Investment Strategist & Portfolio Manager break down results from key sector, diverge on predictions of a future Canadian recession

Last week might have left advisors a bit conflicted about the state of the Canadian economy, its resilience in the face of tariffs, and the likelihood of a fall into recession. On the one hand, bank earnings offered a glimmer of hope. Not only did all six of the big banks beat earnings expectations, they noted lower loan loss provisions than analysts had predicted, which appears to highlight the resilience of Canadian borrowers in the face of US tariffs. At the end of the week, however, Statistics Canada revealed Q2 GDP growth numbers, noting an annualized drop of 1.6 per cent largely on the back of tariff-driven hits to exports.
Michael Archibald, VP & Portfolio Manager at AGF Investments, is constructive on Canadian financials and sees last week’s earnings reports as a sign of both the promise of that sector and the underlying resilience of the Canadian economy in the face of tariffs. BeiChen Lin, Senior Investment Strategist and Head of Canadian Strategy at Russell Investments, is more neutral on Canadian financials and offers a view that Canada is more likely to head into a recession, citing both Q2 GDP numbers and a potential underlying reason for the lower loan loss provisions that is less about resilience.
“I wouldn't necessarily interpret the lower provision as necessarily being indicative of the macro picture getting better. Rather, I think this is a story of banks becoming more prudent,” Lin says. “It's the bank's pivot to focusing more on higher quality loans and higher quality borrowers, that's enabled them to be able to weather this economic this period of economic difficulty better than people were expecting, rather than necessarily the macro headwinds coming off.”
Lin cites the Bank of Canada’s quarterly senior loan officer survey, which has seen the non-interest rate component of lending conditions tightening for several consecutive quarters. Banks have been surveying the Canadian economy closely and have elected to tighten their lending standards to protect against loan losses from tariff impacted businesses.
Rusell Investments’ view, according to Lin, is that Canada is now at high risk of a recession due to tariffs. Despite that likely cyclical impact on Canadian financials, Lin remains neutral on the sector because of that aforementioned tightening of lending standards. He argues that the banks are already preparing for a recession, with the big six banks maintaining capital requirements above OSFI minimums. That preparation should, in turn, mitigate some of the headwinds that these banks might face if Canada does fall into a recession.
For Michael Archibald, however, the bank earnings as well as some underlying data in the Q2 GDP print speak to greater resilience in the Canadian economy and better future prospects for Canadian banks.
“My sense from talking to companies within the financial sector and across the Canadian landscape, is that they are still managing to run their businesses and preserve margins,” Archibald says. “Despite what we're seeing with respect to tariffs they haven't had to really significantly raise prices. The Canadian consumer, at least, from the data that we look at, is still in a relatively decent position.”

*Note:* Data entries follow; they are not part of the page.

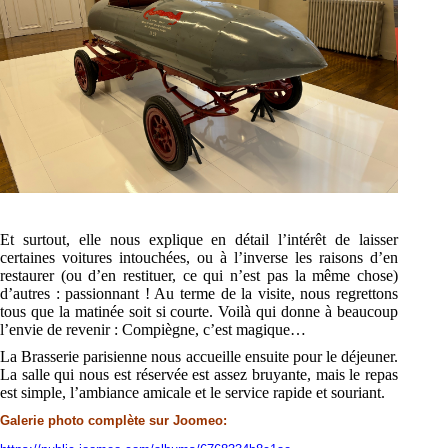
Et surtout, elle nous explique en détail l’intérêt de laisser
certaines voitures intouchées, ou à
l’inverse les raisons d’en
restaurer (ou d’en restituer, ce qui n’est pas la même chose)
d’autres :
passionnant ! Au terme de la visite, nous regretto
ns
tous que la matinée soit si courte. Voilà qui
donne à beaucoup
l’envie de revenir : Compiègne, c’est magique…
La Brasserie parisienne nous accueille ensuite pour le déjeuner.
La salle qui nous est réservée est
assez bruyante, mais le repas
est simple, l’ambiance amicale et le service rapide et souriant.
Galerie photo complète sur Joomeo:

Archibald’s view of consumer resilience was backed up by the Q2 GDP numbers, which saw household spending increase 1.1 per cent across those three months, up from a 0.1 per cent increase in Q1. He acknowledges that tighter lending standards may play a role in the banks’ lower loan loss provisions, but argues that is both a positive for the banks and is one of several factors which include unexpected resilience in the Canadian economy.
Overall earnings increases, across Canadian companies, also speak to a more resilient Canadian economy according to Archibald. He notes that when earnings grow at the rates they have, a recession in the underlying economy becomes quite unlikely. Lin, for his part, acknowledges that earnings growth but notes that many if not most of the largest companies on the TSX earn around half their revenues overseas.
Looking specifically at the banks, this latest round of earnings has Archibald quite constructive on the big six within the wider financials sector. Up until recently, he notes, the lifecos were considered more attractive against concerns around the banks’ loan loss provisions. Now, he argues that has reversed and the overall growth potential of these companies should be viewed favourably, especially as they’re trading below long-term PE averages.
Despite disagreement on the likelihood of a Canadian recession and resilience in the face of tariffs, both Lin and Archibald stressed a message of discipline and long-term positioning that they believe advisors and their clients should adhere to.
“Emphasize having a long-term orientation and staying disciplined,” Lin says. “There are going to be times when sometimes the news headlines might seem a little bit scarier than normal, but it's amidst those periods of volatility that I think advisors can sometimes find the best pockets of opportunity.”
“We think that you're going to get paid better to be optimistic than pessimistic over the next 24 months,” Archibald says. “The tariff situation was scary, and the market reflected that. But we've we had almost a 20% down move in a very short window of time and the economy has not gone into recession. And a recession is not our base case on a go forward basis. If that's your view, then I think you still want to continue to have an allocation into financials, and into the Canadian economy.”